Renewed fighting with Islamic militants has put soldiers in southern Kyrgyzstan on heightened alert. RFE/RL correspondent Bruce Pannier reports from the area that Kyrgyz and Uzbek soldiers do not seem to be sharing information about their common enemy.
Batken region, Kyrgyzstan; 21 September 1999 (RFE/RL) -- The road from Batken, in southern Kyrgyzstan, eastward to Osh crosses through Kyrgyz and Uzbek territory, and military outposts for both countries are stationed along the border. Tension is high as the Kyrgyz and Uzbek militaries each brace for clashes with the Islamic militants that have been holding hostages in the mountains for weeks. Thousands of villagers have fled their mountain homes and descended on the town of Batken, where they are staying in tents or with relatives.
Fighting over the weekend and yesterday left at least 12 Kyrgyz soldiers dead and more than twice that many wounded. The fighting has also left the roads deserted. On Sunday morning, there was almost no sign of activity. No animals were visible, no people, and no smoke from fires that should have been lit early to heat water for tea.
In the Kyrgyz military outposts in the region, the mood is tense. Just last week, soldiers were smiling, their guns left to the side, as the fighting had been confined to short shooting matches in the mountains south of Batken. Now, the fighting is all around, and everyone knows that people are being killed in these battles. Soldiers at guardposts approach every vehicle cautiously, with their machine guns ready. The check of vehicles is thorough and can last one hour per vehicle.
Uzbek outposts are even more on edge, as Uzbekistan is the destination of the militants. Soldiers are massing in Soh, the first Uzbek town across the border, and armored vehicles patrol the streets. Strangely, those soldiers who are willing to comment about the fighting in Kyrgyzstan seem to want the militants to stop delaying and finally approach the border. The militants are close now, in places only a few hours walk from the border, and the Uzbek soldiers are tired of waiting for their arrival.
Uzbek soldiers say they wish their Kyrgyz colleagues well, but they do not have much confidence in the ability of the Kyrgyz army, which is one-tenth the size of their own. The Uzbek soldiers say they would prefer to handle the militants themselves. And they know they may soon have no other option.

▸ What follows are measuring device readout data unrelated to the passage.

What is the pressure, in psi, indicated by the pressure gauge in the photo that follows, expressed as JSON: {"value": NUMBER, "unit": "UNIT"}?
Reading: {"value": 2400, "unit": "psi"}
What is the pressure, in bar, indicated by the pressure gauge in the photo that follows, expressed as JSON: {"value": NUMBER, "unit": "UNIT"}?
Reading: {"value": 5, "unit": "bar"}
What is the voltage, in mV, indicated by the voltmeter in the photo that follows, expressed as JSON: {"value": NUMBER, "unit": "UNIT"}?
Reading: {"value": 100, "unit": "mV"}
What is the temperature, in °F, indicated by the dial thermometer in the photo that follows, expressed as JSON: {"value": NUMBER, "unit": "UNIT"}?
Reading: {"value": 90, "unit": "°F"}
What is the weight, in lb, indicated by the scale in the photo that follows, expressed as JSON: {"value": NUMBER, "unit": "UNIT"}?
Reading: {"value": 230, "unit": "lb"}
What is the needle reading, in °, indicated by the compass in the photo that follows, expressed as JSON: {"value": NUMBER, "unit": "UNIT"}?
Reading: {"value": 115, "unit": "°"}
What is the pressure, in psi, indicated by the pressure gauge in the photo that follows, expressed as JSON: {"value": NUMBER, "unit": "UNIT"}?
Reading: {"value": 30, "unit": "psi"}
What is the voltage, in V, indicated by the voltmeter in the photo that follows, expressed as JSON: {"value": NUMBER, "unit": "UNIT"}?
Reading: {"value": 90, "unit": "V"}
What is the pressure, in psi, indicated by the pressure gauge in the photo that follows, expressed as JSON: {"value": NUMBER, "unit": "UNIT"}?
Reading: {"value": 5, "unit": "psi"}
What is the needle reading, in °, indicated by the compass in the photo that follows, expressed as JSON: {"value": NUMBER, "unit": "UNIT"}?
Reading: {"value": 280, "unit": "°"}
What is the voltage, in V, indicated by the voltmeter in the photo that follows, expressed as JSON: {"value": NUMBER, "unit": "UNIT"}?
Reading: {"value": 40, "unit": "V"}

One would think the effort to eliminate the militant threat would be a combined effort by Kyrgyzstan and Uzbekistan. The militants are mostly Uzbeks who say they want to travel to Uzbekistan and overthrow the Uzbek government, but they have taken hostages on Kyrgyz territory. The effort against them, however, does not appear to be well coordinated.
At the Uzbek checkpoint near the Kyrgyz town of Khaidarken, the Uzbek officer commanding the post was unaware of the latest developments. Over tea with journalists who had just come from Batken, he seemed surprised to learn that the militants were now on three sides of Soh. That information was known to the Kyrgyz authorities and indeed had been broadcast by RFE/RL and other local, Kyrgyz media. But radio reception is difficult in this part of Central Asia, and communication between the two armies is poor.
The road goes through some beautiful country. High, snow-capped mountains rise above lush, green fields in the valleys. But the soldiers see threats lurking in the beauty, as they search for any movement in these fields or on those mountains. They know the enemy is very close.